Justin Parisi did a great blog on this at the start of the year – Windows NFS? WHO DOES THAT???

5 Comments

  1. This document is not correct because windows didn’t allow to mount nfs shsre even after enable the nfs-client hence please guide with yhe correct documentation l.

    1. Author

      Please share more detail to what you are not seeing with this walkthrough? These are the exact steps taken on my system and then documented.
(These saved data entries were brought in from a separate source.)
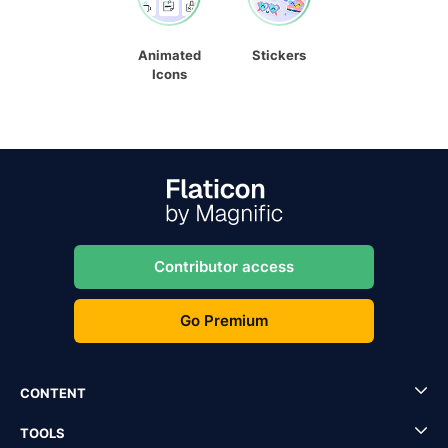
Animated
Stickers
Icons
Contributor access
Go Premium
CONTENT
TOOLS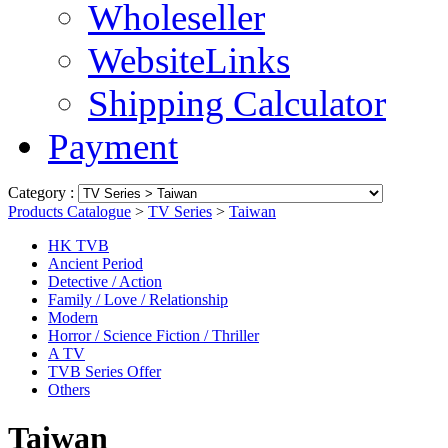
Wholeseller
WebsiteLinks
Shipping Calculator
Payment
Category :
Products Catalogue
>
TV Series
>
Taiwan
HK TVB
Ancient Period
Detective / Action
Family / Love / Relationship
Modern
Horror / Science Fiction / Thriller
A TV
TVB Series Offer
Others
Taiwan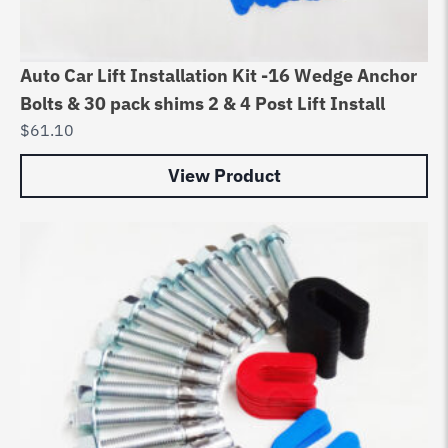
Auto Car Lift Installation Kit -16 Wedge Anchor
Bolts & 30 pack shims 2 & 4 Post Lift Install
$
61.10
View Product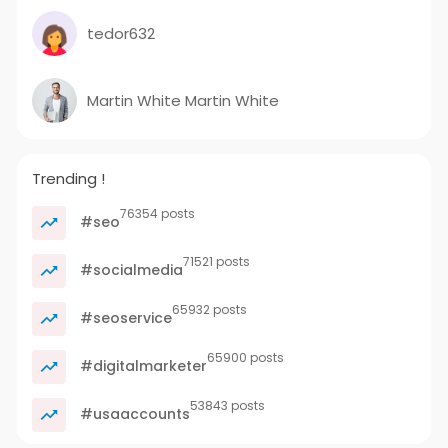
tedor632
Martin White Martin White
Trending !
76354 posts
#seo
71521 posts
#socialmedia
65932 posts
#seoservice
65900 posts
#digitalmarketer
53843 posts
#usaaccounts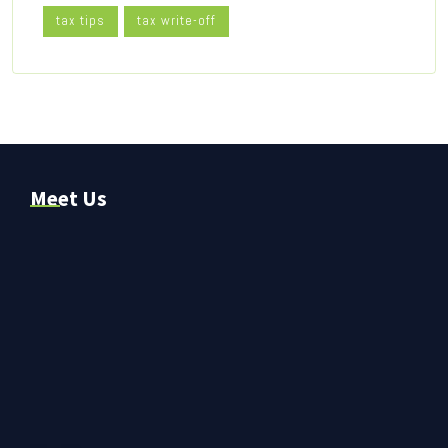
tax tips
tax write-off
Meet Us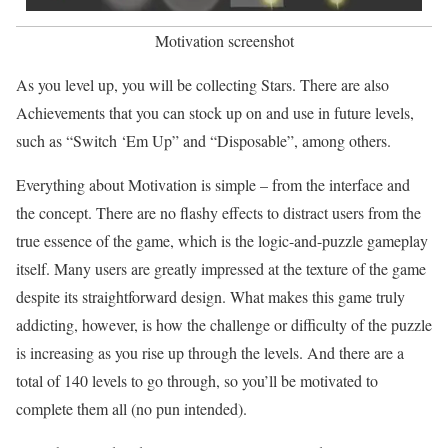
Motivation screenshot
As you level up, you will be collecting Stars. There are also
Achievements that you can stock up on and use in future levels,
such as “Switch ‘Em Up” and “Disposable”, among others.
Everything about Motivation is simple – from the interface and
the concept. There are no flashy effects to distract users from the
true essence of the game, which is the logic-and-puzzle gameplay
itself. Many users are greatly impressed at the texture of the game
despite its straightforward design. What makes this game truly
addicting, however, is how the challenge or difficulty of the puzzle
is increasing as you rise up through the levels. And there are a
total of 140 levels to go through, so you’ll be motivated to
complete them all (no pun intended).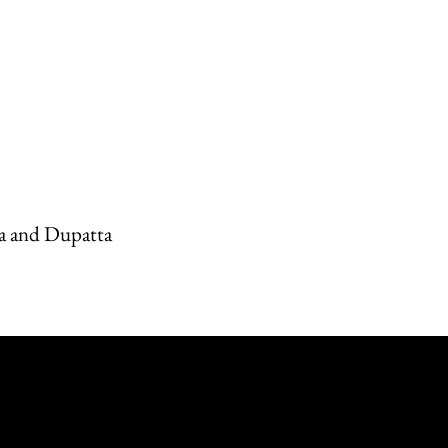
a and Dupatta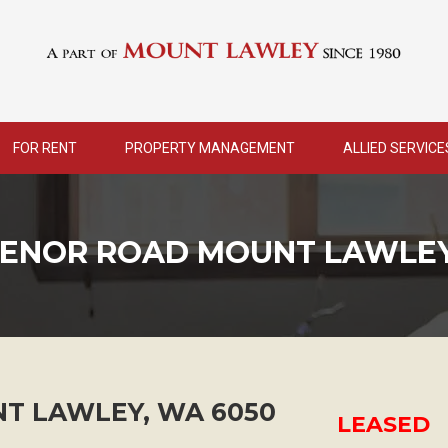
FOR RENT
PROPERTY MANAGEMENT
ALLIED SERVICE
VENOR ROAD MOUNT LAWLEY
T LAWLEY
,
WA
6050
LEASED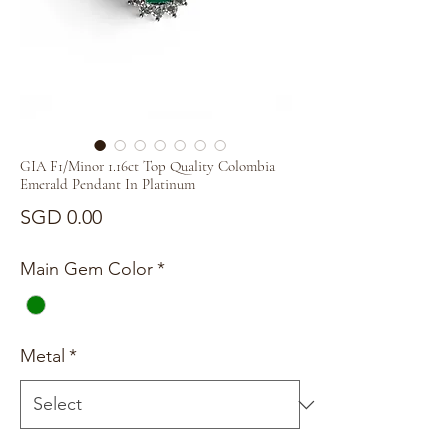
GIA F1/Minor 1.16ct Top Quality Colombia
Emerald Pendant In Platinum
Price
SGD 0.00
Main Gem Color
*
Metal
*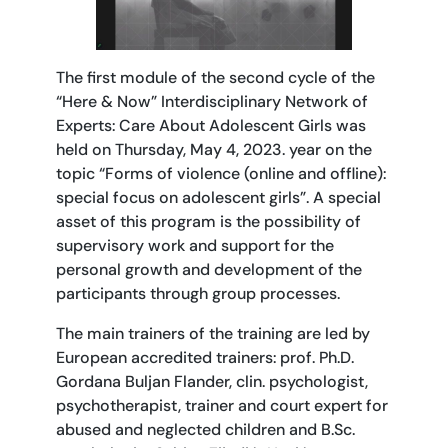
The first module of the second cycle of the
“Here & Now” Interdisciplinary Network of
Experts: Care About Adolescent Girls was
held on Thursday, May 4, 2023. year on the
topic “Forms of violence (online and offline):
special focus on adolescent girls”. A special
asset of this program is the possibility of
supervisory work and support for the
personal growth and development of the
participants through group processes.
The main trainers of the training are led by
European accredited trainers: prof. Ph.D.
Gordana Buljan Flander, clin. psychologist,
psychotherapist, trainer and court expert for
abused and neglected children and B.Sc.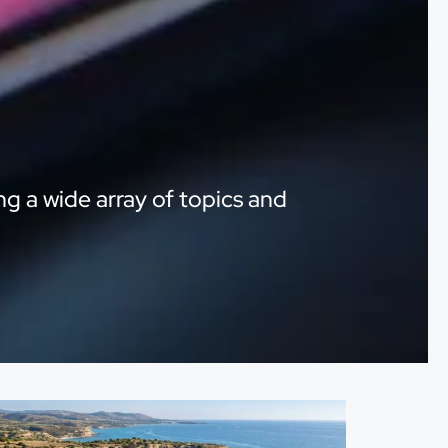
ng a wide array of topics and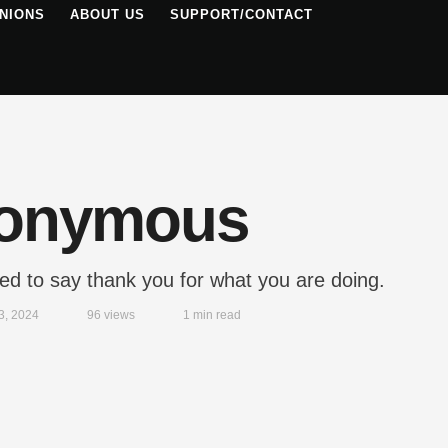
NIONS
ABOUT US
SUPPORT/CONTACT
onymous
ted to say thank you for what you are doing.
3, 2024
96
 views
1
 min read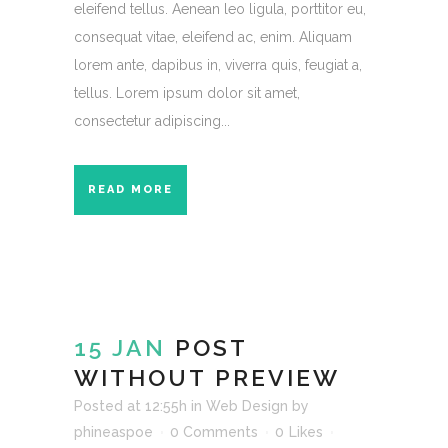
eleifend tellus. Aenean leo ligula, porttitor eu,
consequat vitae, eleifend ac, enim. Aliquam
lorem ante, dapibus in, viverra quis, feugiat a,
tellus. Lorem ipsum dolor sit amet,
consectetur adipiscing...
READ MORE
15 JAN
POST
WITHOUT PREVIEW
Posted at 12:55h
in
Web Design
by
phineaspoe
0 Comments
0
Likes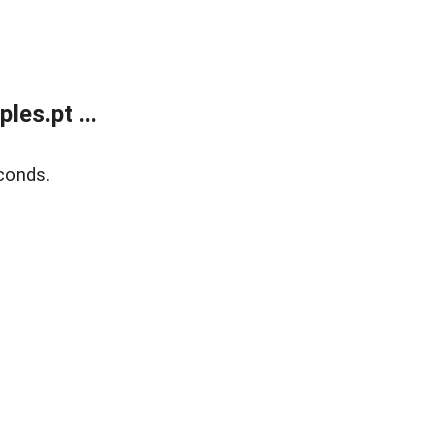
es.pt ...
conds.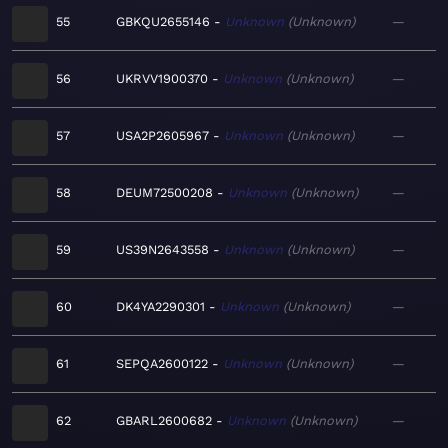
55
GBKQU2655146
Unknown
Unknown
—
56
UKRVV1900370
Unknown
Unknown
—
57
USA2P2605967
Unknown
Unknown
—
58
DEUM72500208
Unknown
Unknown
—
59
US39N2643558
Unknown
Unknown
—
60
DK4YA2290301
Unknown
Unknown
—
61
SEPQA2600122
Unknown
Unknown
—
62
GBARL2600682
Unknown
Unknown
—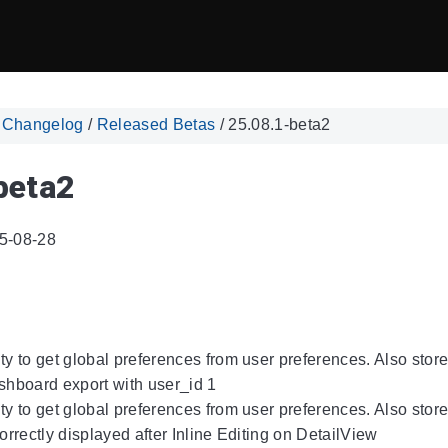
/
Changelog
/
Released Betas
/
25.08.1-beta2
beta2
5-08-28
ity to get global preferences from user preferences. Also sto
ashboard export with user_id 1
ity to get global preferences from user preferences. Also sto
correctly displayed after Inline Editing on DetailView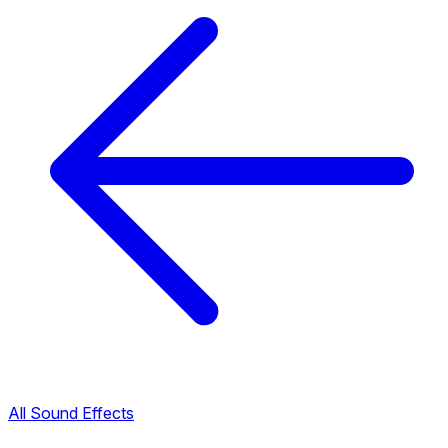
All Sound Effects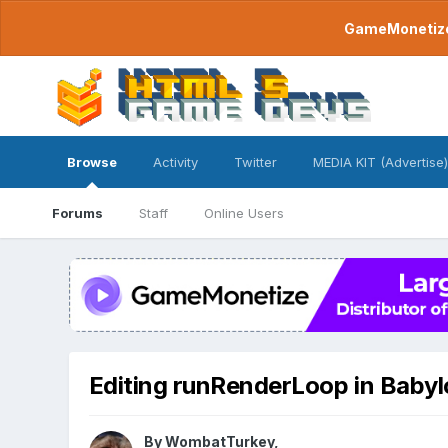
GameMonetize.
Browse
Activity
Twitter
MEDIA KIT (Advertise)
Forums
Staff
Online Users
Editing runRenderLoop in Baby
By
WombatTurkey
,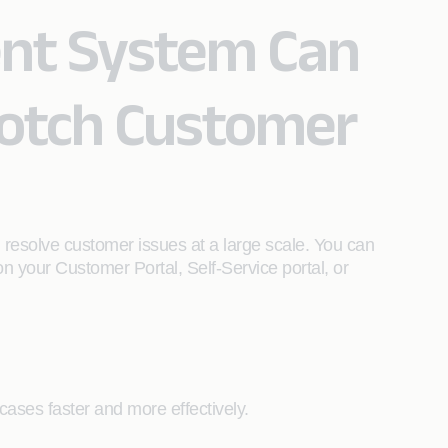
nt System Can
Notch Customer
 resolve customer issues at a large scale. You can
n your Customer Portal, Self-Service portal, or
ases faster and more effectively.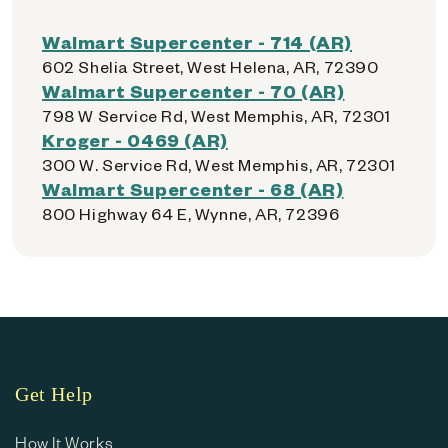
Walmart Supercenter - 714 (AR)
602 Shelia Street, West Helena, AR, 72390
Walmart Supercenter - 70 (AR)
798 W Service Rd, West Memphis, AR, 72301
Kroger - 0469 (AR)
300 W. Service Rd, West Memphis, AR, 72301
Walmart Supercenter - 68 (AR)
800 Highway 64 E, Wynne, AR, 72396
Get Help
How It Works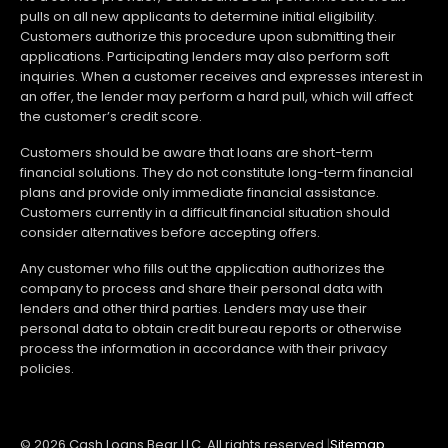
pulls on all new applicants to determine initial eligibility.
Customers authorize this procedure upon submitting their
applications. Participating lenders may also perform soft
inquiries. When a customer receives and expresses interest in
an offer, the lender may perform a hard pull, which will affect
the customer’s credit score.
Customers should be aware that loans are short-term
financial solutions. They do not constitute long-term financial
plans and provide only immediate financial assistance.
Customers currently in a difficult financial situation should
consider alternatives before accepting offers.
Any customer who fills out the application authorizes the
company to process and share their personal data with
lenders and other third parties. Lenders may use their
personal data to obtain credit bureau reports or otherwise
process the information in accordance with their privacy
policies.
© 2026 Cash Loans Bear LLC. All rights reserved.
|
Sitemap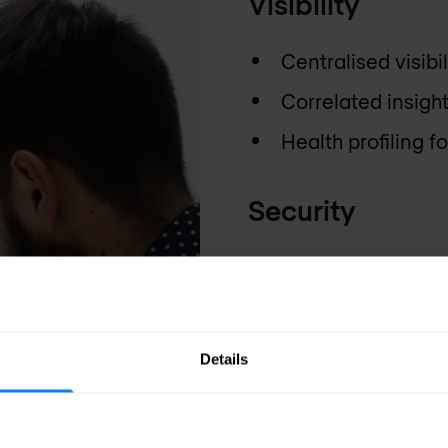
Visibility
Centralised visibi
Correlated insigh
Health profiling 
Security
Easy transformati
rules using inte
Rule usage analys
Details
security posture
Centralised deplo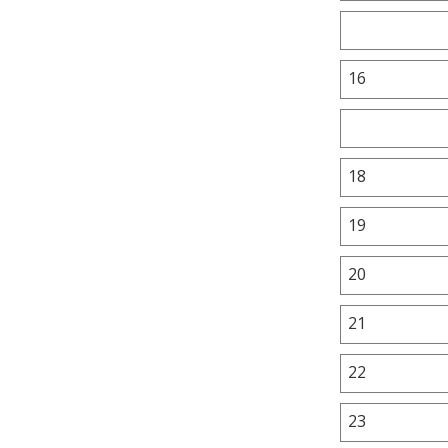
16
18
19
20
21
22
23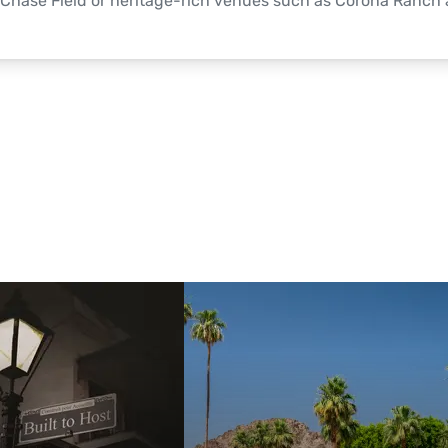
Chase Field or heritage-rich venues such as Corona Ranch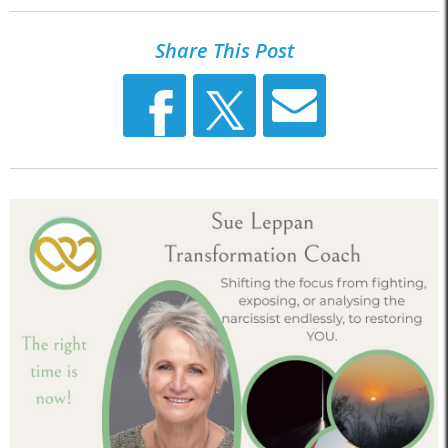
Share This Post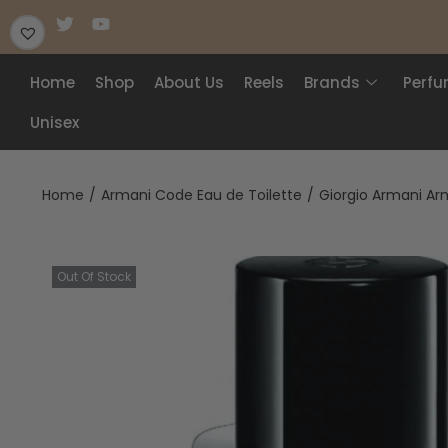
Home
Shop
About Us
Reels
Brands
Perf
Unisex
Home
/
Armani Code Eau de Toilette
/
Giorgio Armani Arm
Out Of Stock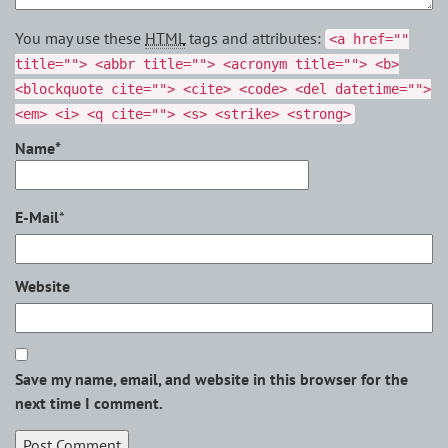
You may use these
HTML
tags and attributes:
<a href=""
title=""> <abbr title=""> <acronym title=""> <b>
<blockquote cite=""> <cite> <code> <del datetime="">
<em> <i> <q cite=""> <s> <strike> <strong>
Name*
E-Mail
*
Website
Save my name, email, and website in this browser for the
next time I comment.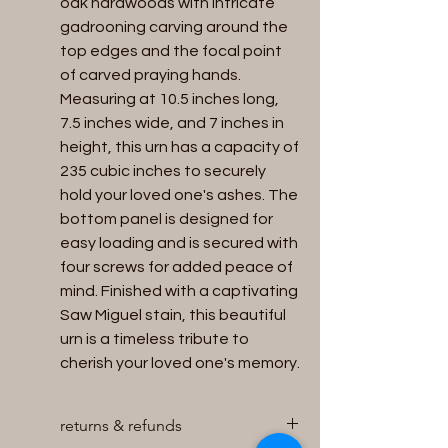
oak hardwoods with intricate 
gadrooning carving around the 
top edges and the focal point 
of carved praying hands. 
Measuring at 10.5 inches long, 
7.5 inches wide, and 7 inches in 
height, this urn has a capacity of 
235 cubic inches to securely 
hold your loved one's ashes. The 
bottom panel is designed for 
easy loading and is secured with 
four screws for added peace of 
mind. Finished with a captivating 
Saw Miguel stain, this beautiful 
urn is a timeless tribute to 
cherish your loved one's memory.
returns & refunds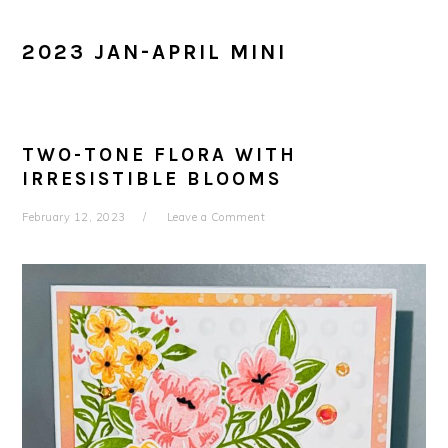
2023 JAN-APRIL MINI
TWO-TONE FLORA WITH
IRRESISTIBLE BLOOMS
February 12, 2023
Leave a Comment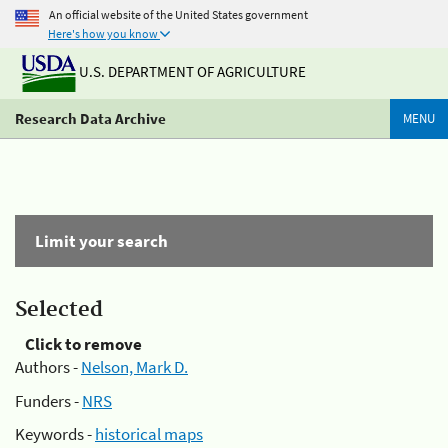
An official website of the United States government
Here's how you know
U.S. DEPARTMENT OF AGRICULTURE
Research Data Archive
MENU
Limit your search
Selected
Click to remove
Authors -
Nelson, Mark D.
Funders -
NRS
Keywords -
historical maps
  2. Hi. I followed your steps and for the most part they worked. I am using OpenMediaVault as the NFS Host and it required me to add ipaddress:/export/SHARE… Hope this will help someone else. On another note. I restarted Server 2019 and the mount was gone. How would I be able to mount the drive on startup?

    Thanks

    1. To keep it persistent you can use Task Scheduler…
      1. Open Task Scheduler and create a new task, make it run as the System account (switch from domain to local when choosing and it’ll check names verify).
      2. Under triggers choose At startup.
      3. Actions: New: Start a program.
      Program: mount
      Add arguments: x.x.x.x:/export/SHARE X:
      4. Unmap if already mapped, run the task manually and verify it works, then reboot to test.
      * Verified on Server 2019 and a Synology.

    2. Author

      Brandon in the last comment supplied the steps to make this change persistent.